I’ve adapted the recipe for people who might prefer not to eat fish heads, but would nonetheless appreciate the splendid colors and bold flavors of this dish. In testing it, I’ve used lemon sole, because its silkiness reminds me of the original recipe, but you might prefer other flatfish, or perhaps a whole brill or turbot for a larger party (as long as it will fit into your steamer). And if you want to be as authentic as possible, buy a large salmon head, cleave it nearly in half, and lay it, open and skin-side up, onto a pair of chopsticks on a large serving dish. Season and steam as in the recipe below, and remove the chopsticks before serving.
1. Make several diagonal slashes into the fish at intervals of about 1 inch to let the flavors penetrate. Rub with the Shaoxing wine and set aside. Place the smashed ginger and scallion in the middle of a deep heatproof plate that will fit into your steamer.
2. Heat the wok over a high flame until smoke rises, then add the oil and swirl around. Add the black beans and chopped ginger and stir-fry briefly until fragrant.
3. Drain the wine and juices from the fish, then lay it over the ginger and scallion. (Their purpose is to let the steam circulate around the fish, and to enhance its flavor.) Cover the fish evenly with the chiles, and then scatter with the beans and ginger from the wok.

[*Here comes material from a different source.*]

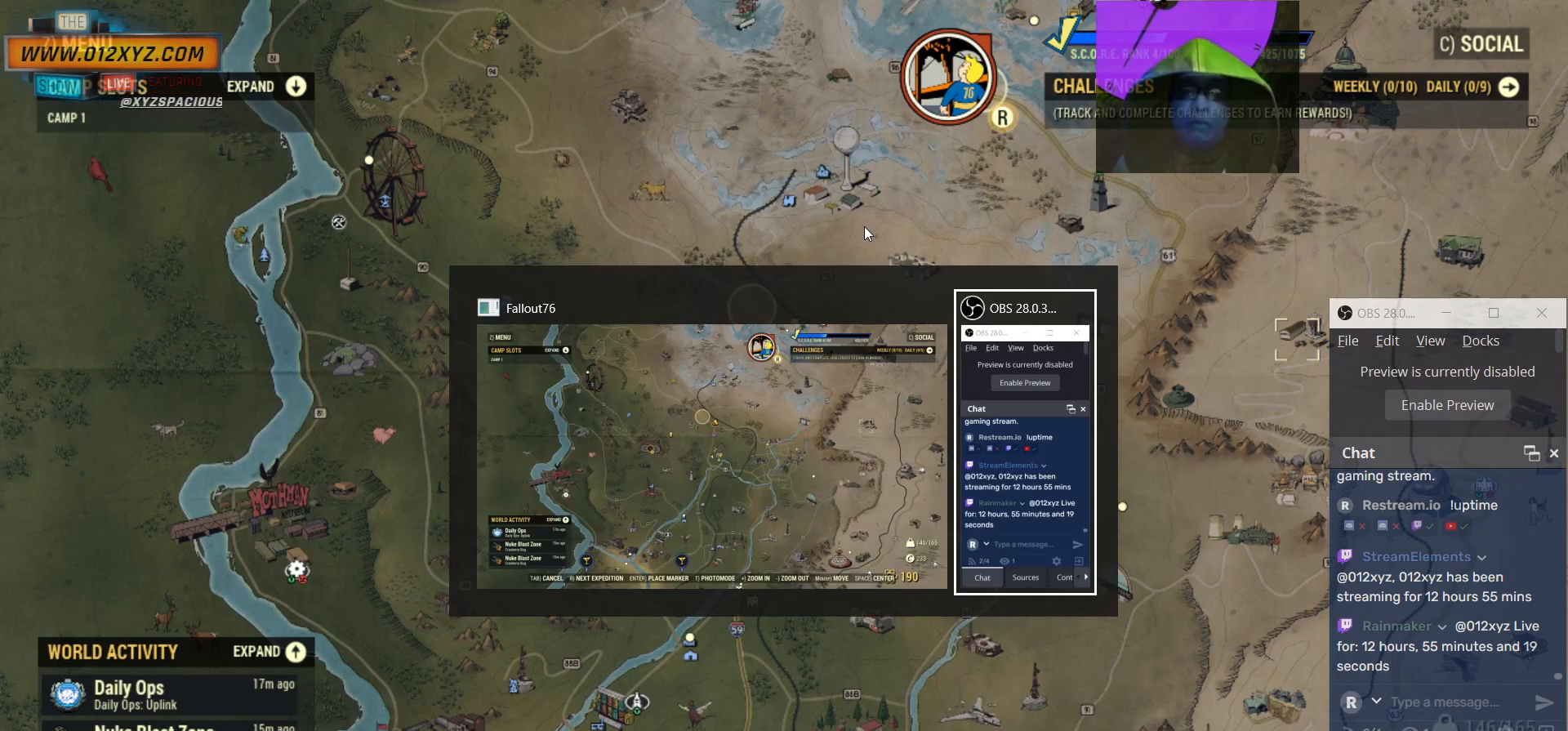
{"keys": [], "mouse": [], "events": [[233, "alt", "up"]]}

4. Put the plate in your steamer and steam over a high heat until just cooked and a chopstick easily slides into the thickest part of the fish. A 14-ounce fish should take about 5 minutes.

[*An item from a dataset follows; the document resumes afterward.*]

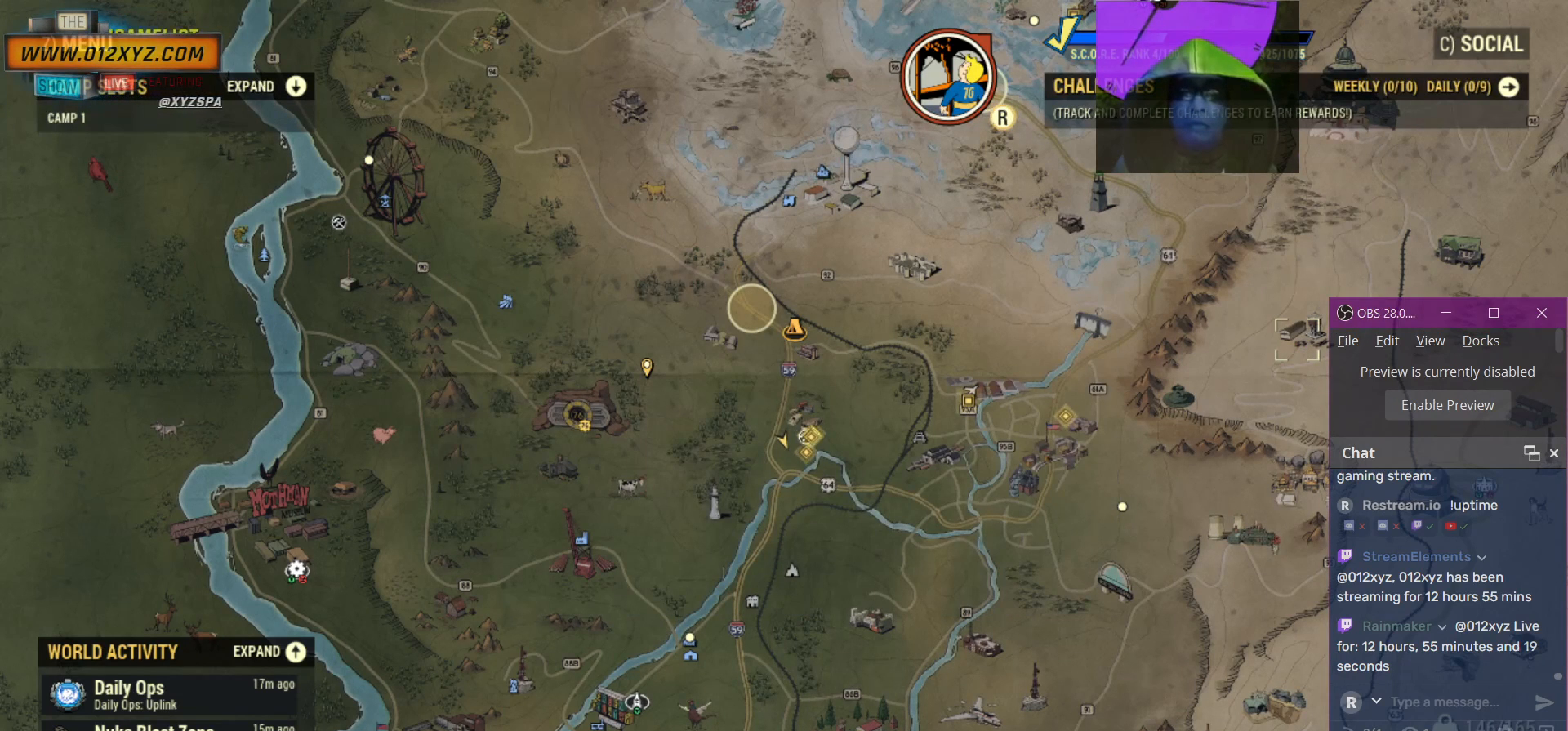
{"keys": [], "mouse": [], "events": [[267, "mouse_left", "down"], [400, "mouse_left", "up"]]}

5. Serve on the steaming plate with a scattering of sliced scallion.
An alternative to this recipe is one made with pickled green chiles, which looks nice garnished with a sprig of coriander (cilantro). Or you might like to follow the example of some Hunan restaurants and offer a “double-chili” steamed fish head (or fish), half covered in scarlet chopped salted chiles, half in green pickled chiles.
Nutritional information is based on 4 servings.